Open MPI logo

Open MPI User's Mailing List Archives

  |   Home   |   Support   |   FAQ   |   all Open MPI User's mailing list

Subject: Re: [OMPI users] Debugging memory use of Open MPI
From: Shaun Jackman (sjackman_at_[hidden])
Date: 2009-04-14 14:02:21

Hi Eugene,

Eugene Loh wrote:
> At 2500 bytes, all messages will presumably be sent "eagerly" -- without
> waiting for the receiver to indicate that it's ready to receive that
> particular message. This would suggest congestion, if any, is on the
> receiver side. Some kind of congestion could, I suppose, still occur
> and back up on the sender side.

Can anyone chime in as to what the message size limit is for an
`eager' transmission?

> On the other hand, I assume the memory imbalance we're talking about is
> rather severe.
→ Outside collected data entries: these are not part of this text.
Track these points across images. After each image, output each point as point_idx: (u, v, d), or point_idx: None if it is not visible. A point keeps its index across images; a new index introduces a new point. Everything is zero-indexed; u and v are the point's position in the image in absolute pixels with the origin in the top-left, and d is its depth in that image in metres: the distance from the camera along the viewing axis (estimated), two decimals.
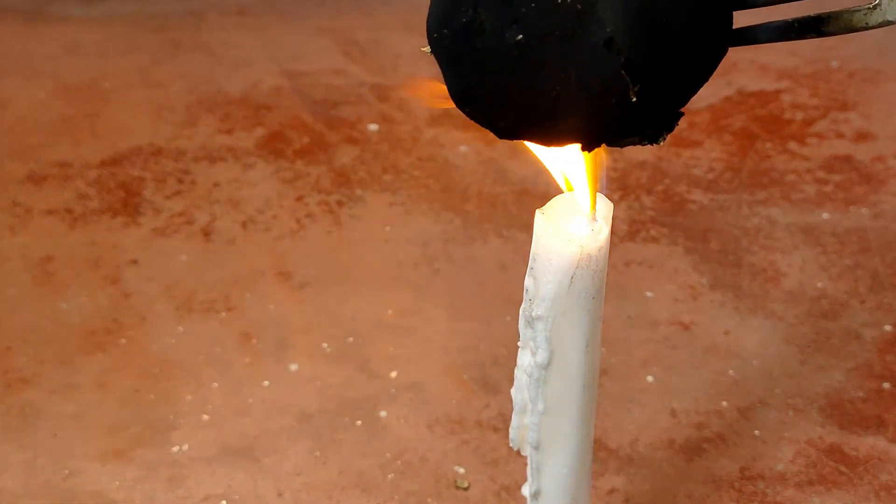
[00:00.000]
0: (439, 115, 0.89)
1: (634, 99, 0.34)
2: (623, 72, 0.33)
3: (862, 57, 0.97)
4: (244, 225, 0.78)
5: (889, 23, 0.33)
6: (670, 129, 0.36)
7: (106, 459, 0.60)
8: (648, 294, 0.72)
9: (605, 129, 0.35)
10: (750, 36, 0.36)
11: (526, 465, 0.47)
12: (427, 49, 0.35)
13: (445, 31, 0.34)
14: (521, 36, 0.33)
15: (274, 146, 0.86)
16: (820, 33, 0.35)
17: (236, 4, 1.07)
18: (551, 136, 0.35)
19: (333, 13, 1.06)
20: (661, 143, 0.36)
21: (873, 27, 0.34)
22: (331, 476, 0.59)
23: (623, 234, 0.77)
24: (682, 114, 0.36)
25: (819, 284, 0.72)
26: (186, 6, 1.06)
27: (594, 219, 0.40)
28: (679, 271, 0.73)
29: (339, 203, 0.80)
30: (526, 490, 0.48)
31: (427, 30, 0.35)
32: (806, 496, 0.58)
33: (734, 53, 1.06)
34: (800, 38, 0.35)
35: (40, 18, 1.04)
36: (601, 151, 0.40)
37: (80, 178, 0.82)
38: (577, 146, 0.36)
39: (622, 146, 0.36)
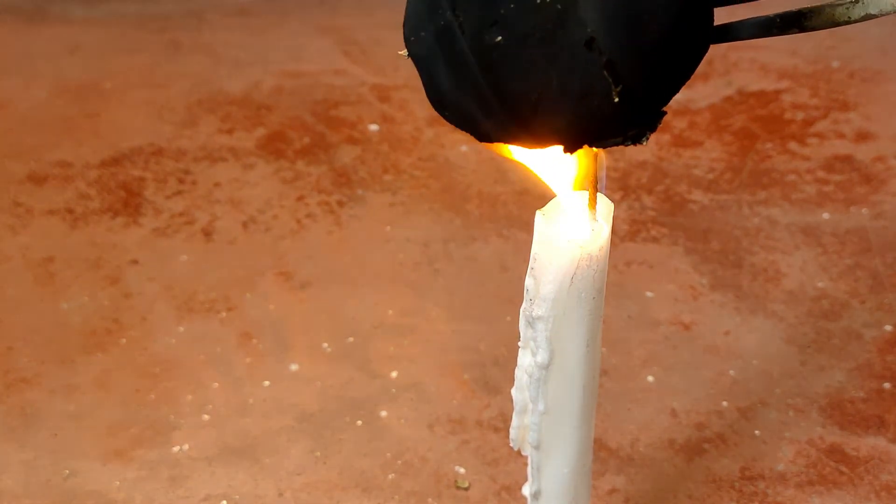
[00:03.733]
0: (439, 116, 0.89)
1: (617, 99, 0.33)
2: (605, 72, 0.32)
3: (862, 57, 0.97)
4: (245, 225, 0.78)
5: (872, 16, 0.33)
6: (653, 128, 0.35)
7: (106, 459, 0.60)
8: (649, 294, 0.72)
9: (588, 130, 0.34)
10: (732, 32, 0.35)
11: (526, 465, 0.47)
12: (404, 52, 0.34)
13: (423, 33, 0.33)
14: (500, 38, 0.32)
15: (274, 146, 0.86)
16: (802, 28, 0.34)
17: (237, 5, 1.07)
18: (533, 139, 0.35)
19: (333, 13, 1.06)
20: (645, 143, 0.35)
21: (856, 21, 0.33)
22: (331, 476, 0.59)
23: (624, 234, 0.77)
24: (665, 113, 0.35)
25: (819, 285, 0.72)
26: (187, 7, 1.06)
27: (594, 219, 0.40)
28: (679, 271, 0.73)
29: (340, 203, 0.80)
30: (526, 490, 0.48)
31: (404, 32, 0.34)
32: (806, 496, 0.58)
33: (734, 53, 1.06)
34: (782, 34, 0.35)
35: (41, 19, 1.04)
36: (599, 154, 0.40)
37: (81, 179, 0.82)
38: (560, 148, 0.35)
39: (605, 147, 0.35)
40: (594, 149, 0.40)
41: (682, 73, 0.34)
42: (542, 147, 0.35)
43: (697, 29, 0.34)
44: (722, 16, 0.35)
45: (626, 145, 0.35)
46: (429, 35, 0.33)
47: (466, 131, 0.35)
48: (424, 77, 0.34)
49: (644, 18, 0.32)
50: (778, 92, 0.93)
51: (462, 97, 0.34)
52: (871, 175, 0.82)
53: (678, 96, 0.98)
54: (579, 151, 0.40)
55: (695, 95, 0.92)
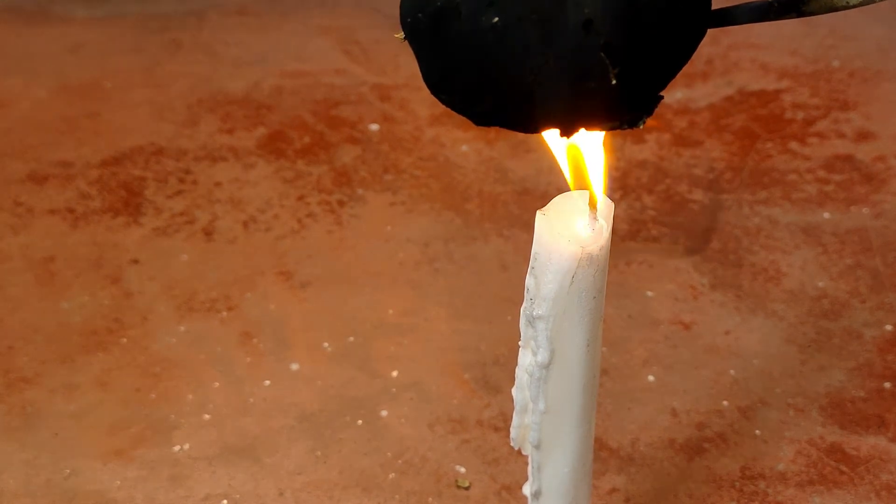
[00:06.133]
0: (440, 115, 0.89)
1: (614, 82, 0.33)
2: (602, 54, 0.32)
3: (862, 56, 0.97)
4: (245, 224, 0.78)
5: (870, 1, 0.33)
6: (650, 112, 0.35)
7: (107, 459, 0.60)
8: (649, 293, 0.72)
9: (585, 113, 0.34)
10: (729, 16, 0.35)
11: (527, 464, 0.47)
12: (400, 35, 0.34)
13: (420, 15, 0.33)
14: (497, 19, 0.32)
15: (275, 146, 0.86)
16: (800, 13, 0.34)
17: (237, 4, 1.07)
18: (529, 122, 0.35)
19: (334, 13, 1.06)
20: (641, 127, 0.35)
21: (854, 6, 0.33)
22: (332, 475, 0.59)
23: (624, 233, 0.77)
24: (662, 97, 0.35)
25: (820, 284, 0.72)
26: (188, 6, 1.06)
27: (595, 218, 0.40)
28: (680, 271, 0.73)
29: (340, 202, 0.80)
30: (527, 489, 0.48)
31: (400, 15, 0.34)
32: (807, 496, 0.58)
33: (734, 53, 1.06)
34: (779, 19, 0.34)
35: (43, 18, 1.04)
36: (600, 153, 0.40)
37: (82, 178, 0.82)
38: (556, 132, 0.35)
39: (601, 131, 0.35)
40: (595, 147, 0.40)
41: (679, 56, 0.34)
42: (538, 131, 0.35)
43: (695, 12, 0.34)
44: (719, 0, 0.35)
45: (623, 129, 0.35)
46: (425, 17, 0.33)
47: (463, 114, 0.35)
48: (421, 59, 0.34)
49: (642, 0, 0.32)
50: (778, 91, 0.93)
51: (459, 80, 0.34)
52: (872, 175, 0.82)
53: (678, 95, 0.98)
54: (578, 150, 0.40)
55: (695, 95, 0.92)
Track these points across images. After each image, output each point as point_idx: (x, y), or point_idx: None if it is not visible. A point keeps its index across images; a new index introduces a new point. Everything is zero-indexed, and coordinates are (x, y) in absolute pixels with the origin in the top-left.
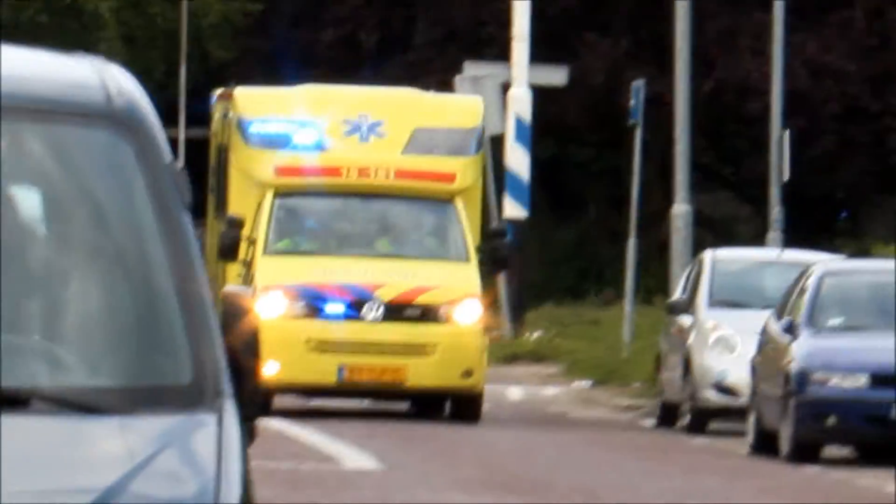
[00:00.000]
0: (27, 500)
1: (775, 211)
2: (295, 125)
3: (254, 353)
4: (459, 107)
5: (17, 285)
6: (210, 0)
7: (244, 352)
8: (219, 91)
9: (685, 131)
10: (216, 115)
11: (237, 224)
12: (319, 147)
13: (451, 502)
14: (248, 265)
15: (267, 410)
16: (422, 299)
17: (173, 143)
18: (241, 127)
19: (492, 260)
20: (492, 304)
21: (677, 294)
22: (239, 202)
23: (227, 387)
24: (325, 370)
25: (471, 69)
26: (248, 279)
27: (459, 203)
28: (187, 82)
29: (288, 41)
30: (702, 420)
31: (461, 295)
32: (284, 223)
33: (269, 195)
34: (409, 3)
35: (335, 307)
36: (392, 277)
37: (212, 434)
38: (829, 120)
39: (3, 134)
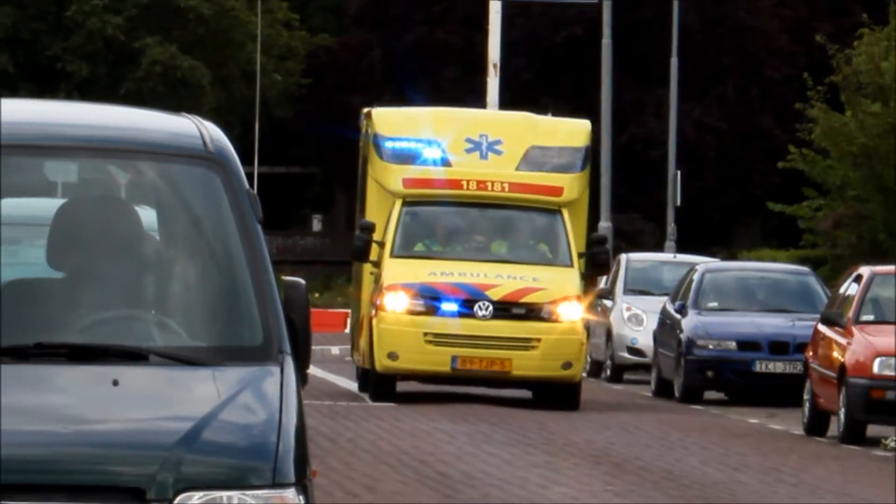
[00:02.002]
0: (148, 426)
1: (671, 227)
2: (423, 143)
3: (306, 323)
4: (569, 129)
5: (140, 275)
6: (274, 78)
7: (299, 323)
8: (364, 110)
9: (607, 169)
10: (363, 130)
11: (369, 229)
12: (444, 162)
13: (440, 427)
14: (378, 265)
15: (392, 395)
16: (528, 299)
17: (250, 176)
18: (377, 143)
19: (593, 264)
20: None
21: (602, 285)
22: (374, 209)
23: (286, 347)
24: (440, 360)
25: None
26: (377, 278)
27: (566, 214)
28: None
29: (329, 106)
30: (619, 373)
31: (564, 295)
32: (410, 229)
33: (398, 204)
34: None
35: (450, 305)
36: (502, 279)
37: (276, 380)
38: (710, 164)
39: (130, 169)
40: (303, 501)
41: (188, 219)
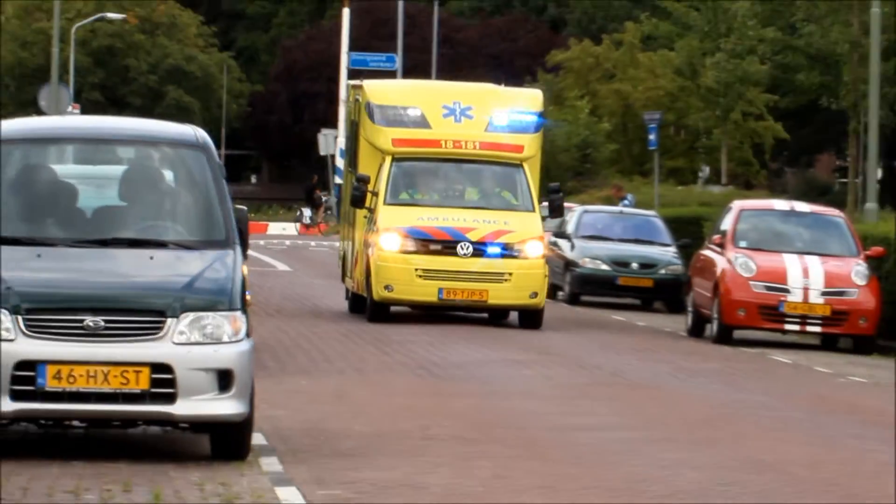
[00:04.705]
0: (167, 279)
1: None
2: (408, 109)
3: (246, 229)
4: (526, 97)
5: (163, 204)
6: (232, 107)
7: (243, 228)
8: (352, 82)
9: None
10: (351, 98)
11: (365, 181)
12: (425, 125)
13: (318, 282)
14: (373, 211)
15: (385, 317)
16: (501, 239)
17: (219, 156)
18: (369, 109)
19: (551, 209)
20: None
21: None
22: (366, 164)
23: (237, 240)
24: (428, 292)
25: (325, 132)
26: (372, 222)
27: (526, 168)
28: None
29: (261, 122)
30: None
31: (529, 236)
32: (399, 181)
33: (388, 160)
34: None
35: (437, 245)
36: (479, 223)
37: (232, 257)
38: None
39: (159, 151)
40: (244, 317)
41: (188, 177)
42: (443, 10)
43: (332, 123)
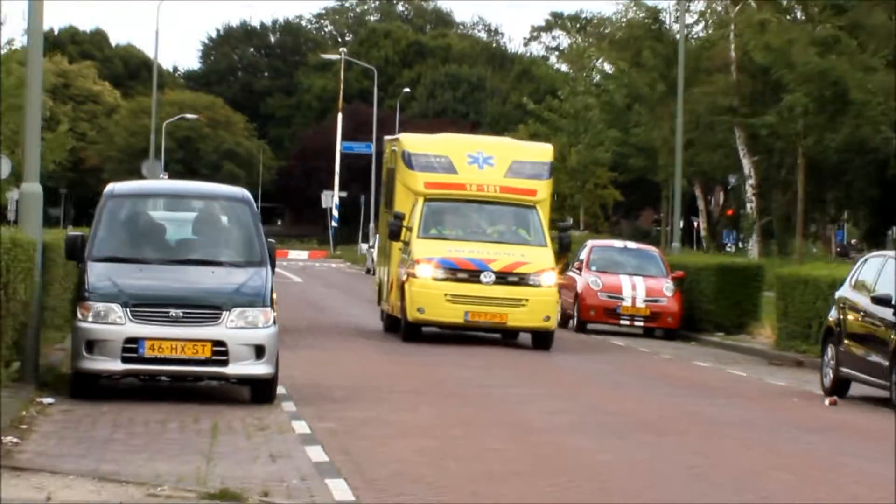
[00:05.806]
0: (223, 286)
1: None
2: (438, 157)
3: (273, 254)
4: (539, 149)
5: (220, 237)
6: (266, 176)
7: (271, 253)
8: (387, 138)
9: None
10: (387, 149)
11: (401, 217)
12: (453, 171)
13: (322, 290)
14: (407, 244)
15: (418, 336)
16: (519, 270)
17: (258, 206)
18: (405, 157)
19: (560, 246)
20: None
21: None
22: (402, 203)
23: (268, 261)
24: (455, 314)
25: (325, 193)
26: (407, 253)
27: (539, 209)
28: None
29: (286, 187)
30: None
31: (543, 268)
32: (430, 218)
33: (421, 201)
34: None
35: (464, 273)
36: (500, 255)
37: (265, 272)
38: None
39: (218, 203)
40: (273, 312)
41: (237, 220)
42: (403, 115)
43: (331, 187)
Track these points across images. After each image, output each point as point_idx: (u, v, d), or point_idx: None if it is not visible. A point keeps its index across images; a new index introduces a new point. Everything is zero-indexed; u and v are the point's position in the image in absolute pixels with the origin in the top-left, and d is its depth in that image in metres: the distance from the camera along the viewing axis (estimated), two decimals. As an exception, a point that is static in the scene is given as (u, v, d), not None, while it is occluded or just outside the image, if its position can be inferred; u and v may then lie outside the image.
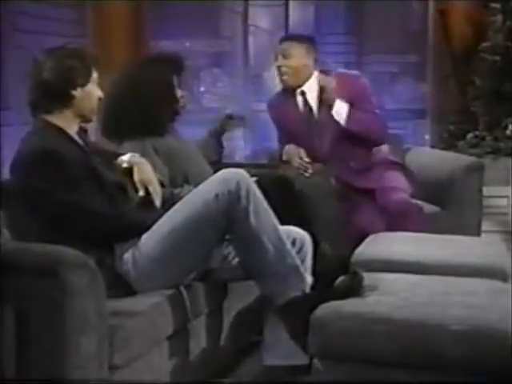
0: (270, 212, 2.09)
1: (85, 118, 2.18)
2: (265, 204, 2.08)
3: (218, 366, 2.30)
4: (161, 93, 2.61)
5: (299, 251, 2.21)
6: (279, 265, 2.06)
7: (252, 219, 2.03)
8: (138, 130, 2.55)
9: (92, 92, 2.16)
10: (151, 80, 2.62)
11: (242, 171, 2.11)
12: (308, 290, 2.10)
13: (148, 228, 2.09)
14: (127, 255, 2.06)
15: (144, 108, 2.58)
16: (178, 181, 2.53)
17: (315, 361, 1.95)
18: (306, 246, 2.25)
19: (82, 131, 2.23)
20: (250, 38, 5.33)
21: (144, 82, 2.62)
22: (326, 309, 1.95)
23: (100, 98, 2.20)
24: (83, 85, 2.13)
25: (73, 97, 2.12)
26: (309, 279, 2.13)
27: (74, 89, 2.12)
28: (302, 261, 2.19)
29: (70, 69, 2.11)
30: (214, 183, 2.08)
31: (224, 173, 2.11)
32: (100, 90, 2.20)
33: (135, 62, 3.05)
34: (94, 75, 2.17)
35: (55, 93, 2.11)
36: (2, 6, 3.57)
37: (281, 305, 2.06)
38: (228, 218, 2.04)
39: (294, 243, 2.21)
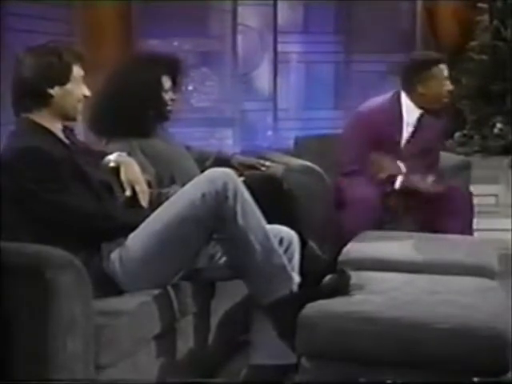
0: (258, 212, 2.09)
1: (67, 117, 2.14)
2: (252, 204, 2.08)
3: (205, 366, 2.29)
4: (145, 93, 2.58)
5: (286, 250, 2.21)
6: (266, 264, 2.05)
7: (239, 219, 2.03)
8: (123, 130, 2.53)
9: (73, 91, 2.11)
10: (137, 79, 2.59)
11: (229, 171, 2.10)
12: (295, 289, 2.10)
13: (135, 228, 2.08)
14: (114, 255, 2.06)
15: (128, 108, 2.55)
16: (164, 181, 2.52)
17: (303, 360, 1.95)
18: (294, 245, 2.25)
19: (68, 130, 2.21)
20: (239, 37, 5.33)
21: (130, 80, 2.59)
22: (313, 308, 1.95)
23: (86, 97, 2.15)
24: (63, 83, 2.09)
25: (50, 95, 2.08)
26: (296, 278, 2.13)
27: (51, 87, 2.08)
28: (290, 260, 2.18)
29: (47, 67, 2.07)
30: (201, 183, 2.07)
31: (211, 172, 2.10)
32: (87, 88, 2.16)
33: (126, 59, 3.03)
34: (77, 73, 2.12)
35: (32, 91, 2.08)
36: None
37: (268, 304, 2.06)
38: (215, 218, 2.03)
39: (281, 242, 2.21)
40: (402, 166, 3.21)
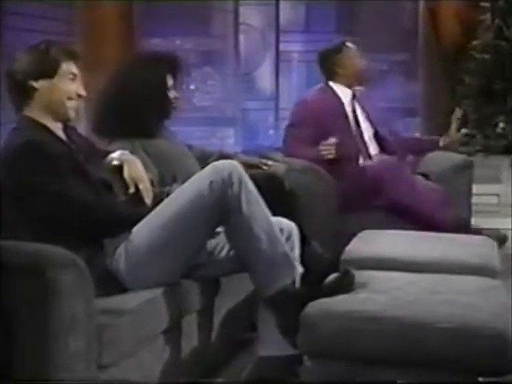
0: (262, 202, 2.11)
1: (57, 114, 2.14)
2: (256, 194, 2.10)
3: (209, 364, 2.29)
4: (151, 92, 2.58)
5: (287, 241, 2.23)
6: (270, 253, 2.07)
7: (244, 207, 2.05)
8: (127, 130, 2.53)
9: (60, 86, 2.12)
10: (142, 79, 2.59)
11: (234, 162, 2.13)
12: (298, 278, 2.12)
13: (136, 223, 2.09)
14: (119, 250, 2.06)
15: (134, 108, 2.55)
16: (166, 180, 2.52)
17: (305, 359, 1.94)
18: (294, 236, 2.28)
19: (70, 128, 2.21)
20: (241, 37, 5.33)
21: (135, 80, 2.59)
22: (315, 307, 1.95)
23: (80, 96, 2.16)
24: (48, 77, 2.10)
25: (33, 88, 2.10)
26: (299, 268, 2.14)
27: (35, 80, 2.09)
28: (290, 250, 2.20)
29: (32, 61, 2.10)
30: (208, 172, 2.10)
31: (217, 163, 2.13)
32: (82, 87, 2.16)
33: (129, 59, 3.03)
34: (66, 69, 2.13)
35: (16, 83, 2.10)
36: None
37: (271, 296, 2.07)
38: (221, 206, 2.05)
39: (281, 233, 2.21)
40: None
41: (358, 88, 3.57)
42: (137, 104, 2.56)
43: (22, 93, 2.11)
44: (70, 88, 2.13)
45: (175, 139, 2.75)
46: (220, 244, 2.21)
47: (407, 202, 3.22)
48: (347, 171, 3.32)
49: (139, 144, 2.53)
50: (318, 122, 3.42)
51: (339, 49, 3.58)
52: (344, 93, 3.53)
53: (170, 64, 2.68)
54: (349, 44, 3.60)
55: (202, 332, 2.24)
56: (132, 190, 2.20)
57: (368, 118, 3.55)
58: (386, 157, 3.46)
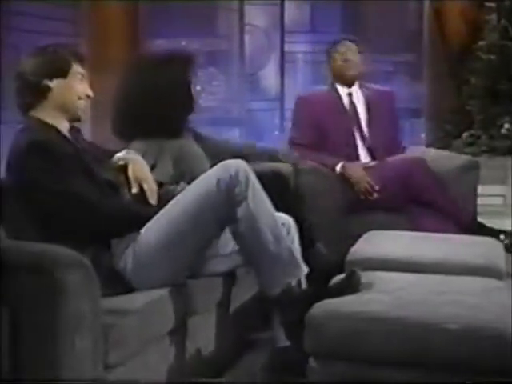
0: (267, 199, 2.13)
1: (69, 114, 2.16)
2: (262, 192, 2.13)
3: (215, 365, 2.29)
4: (182, 93, 2.61)
5: (287, 234, 2.25)
6: (275, 250, 2.09)
7: (250, 204, 2.07)
8: (151, 130, 2.54)
9: (71, 85, 2.15)
10: (173, 80, 2.60)
11: (241, 161, 2.15)
12: (303, 277, 2.13)
13: (140, 222, 2.10)
14: (127, 250, 2.07)
15: (159, 107, 2.55)
16: (185, 180, 2.53)
17: (310, 360, 1.95)
18: (293, 230, 2.31)
19: (75, 130, 2.23)
20: (246, 37, 5.34)
21: (160, 80, 2.59)
22: (321, 308, 1.95)
23: (89, 97, 2.18)
24: (61, 76, 2.13)
25: (48, 87, 2.12)
26: (304, 268, 2.15)
27: (49, 79, 2.12)
28: (291, 243, 2.21)
29: (44, 61, 2.13)
30: (215, 170, 2.13)
31: (225, 162, 2.15)
32: (91, 88, 2.18)
33: (146, 59, 3.02)
34: (76, 70, 2.16)
35: (30, 83, 2.12)
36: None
37: (276, 295, 2.08)
38: (228, 204, 2.07)
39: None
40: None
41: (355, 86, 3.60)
42: (163, 103, 2.56)
43: (35, 93, 2.12)
44: (80, 88, 2.16)
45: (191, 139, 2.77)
46: (225, 238, 2.22)
47: (435, 194, 3.25)
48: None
49: (164, 142, 2.54)
50: (317, 116, 3.49)
51: (328, 53, 3.65)
52: (343, 90, 3.59)
53: (189, 62, 2.70)
54: (337, 45, 3.62)
55: (207, 332, 2.24)
56: (135, 189, 2.21)
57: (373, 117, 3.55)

Much more than 2500 bytes to be noticeable, I would
> think. Is that really the situation you're imagining?

The memory imbalance is drastic. I'm expecting 2 GB of memory use per
process. The heaving processes (13/16) use the expected amount of
memory; the remainder (3/16) misbehaving processes use more than twice
as much memory. The specifics vary from run to run of course. So, yes,
there is gigs of unexpected memory use to track down.

> There are tracing tools to look at this sort of thing. The only one I
> have much familiarity with is Sun Studio / Sun HPC ClusterTools. Free
> download, available on Solaris or Linux, SPARC or x64, plays with OMPI.
> You can see a timeline with message lines on it to give you an idea if
> messages are being received/completed long after they were sent.
> Another interesting view is constructing a plot vs time of how many
> messages are in-flight at any moment (including as a function of
> receiver). Lots of similar tools out there... VampirTrace (tracing side
> only, need to analyze the data), Jumpshot, etc. Again, though, there's
> a question in my mind if you're really backing up 1000s or more of
> messages. (I'm assuming the memory imbalances are at least Mbytes.)

I'll check out Sun HPC ClusterTools. Thanks for the tip.

Assuming the problem is congestion and that messages are backing up,
is there an accepted method of dealing with this situation? It seems
to me the general approach would be

if (number of outstanding messages > high water mark)
     wait until (number of outstanding messages < low water mark)

where I suppose the `number of outstanding messages' is defined as the
number of messages that have been sent and not yet received by the
other side. Is there a way to get this number from MPI without having
to code it at the application level?